Sol de Inverno, de Luís Pessoa
VI (última) – Parte

Já a tarde ia alta quando um taxista revelou que transportou Carreira até à Estação de Campanhã. Acabou por dizer que na altura notou um cheiro intenso a pólvora, que ele bem identificou porque é caçador, mas nem sequer levantou qualquer suspeita. Identificou a fotografia de Carreira.

Imediatamente a busca passou pelos horários dos comboios. Provavelmente Carreira tomou um comboio para Lisboa. O Chefe acabou por ligar para um seu colega da capital, pondo-o ao corrente e pedindo-lhe que verificasse, a título não oficial, se Carreira estaria por lá.

– Farinha, temos um telefonema de um taberneiro da Ajuda, chamado “Ti’Stalo”, ou coisa que o valha, que diz que o Carreira passou lá pelo estabelecimento dele e que estava muito esquisito…
– Ó Barroso, o Carreira está para o Norte…
– Parece que não. O taberneiro diz que o conhece há montes de anos e é cliente dele…
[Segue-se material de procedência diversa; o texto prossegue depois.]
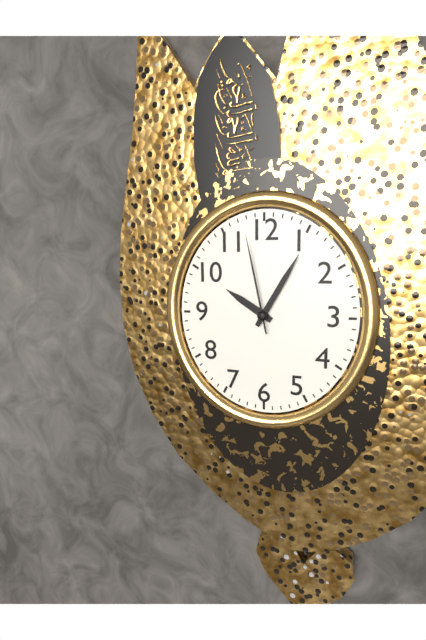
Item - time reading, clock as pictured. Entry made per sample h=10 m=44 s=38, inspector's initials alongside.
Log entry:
h=10 m=5 s=58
Uma chamada rápida ao Chefe e este a dar-lhe ordem para seguir imediatamente para lá, porque havia recebido um alerta dos colegas do Porto, para o deterem.

O carro parou a escassos metros da tasca e dele saíram três homens, que se dirigiram para dentro do obscuro estabelecimento. Alguns pares de olhos elevaram-se dos copos cuidadosamente tapados com a famosa bolacha de água e sal e fixaram-se nos visitantes. O taberneiro rodeou o balcão e veio de imediato:

– Os senhores da Polícia?
– Somos.
– Ainda bem. Estou muito preocupado. O senhor Carreira sempre foi meu cliente e nunca o vi assim. Vinha beber um ou dois copos, de vez em quando, e ficava algum tempo a saborear. Hoje não! Entrou e bebeu uma meia dúzia num instante e saiu sem conversa!
– Foi para casa? – perguntou Farinha.
– Sim, senhor, aquela vivenda, ali em cima. Mas há muito tempo que não vejo lá movimento, nem ele, nem a mulher, nem mesmo os filhos. Julgo que não estão cá, às vezes vão temporadas para fora… Mas hoje vi o senhor Carreira entrar, há um bom bocado…
– Fique aqui!… – ordenou ao tasqueiro – e não deixe ninguém sair, ok?
– Está bem, senhor inspetor.
– Vamos lá! – ordenou ao Barroso e ao Silva, que deitaram a mão à respetiva arma, instintivamente, como que a confirmar a sua presença. – Calma, não vamos precisar disso, é o Carreira, que diabo!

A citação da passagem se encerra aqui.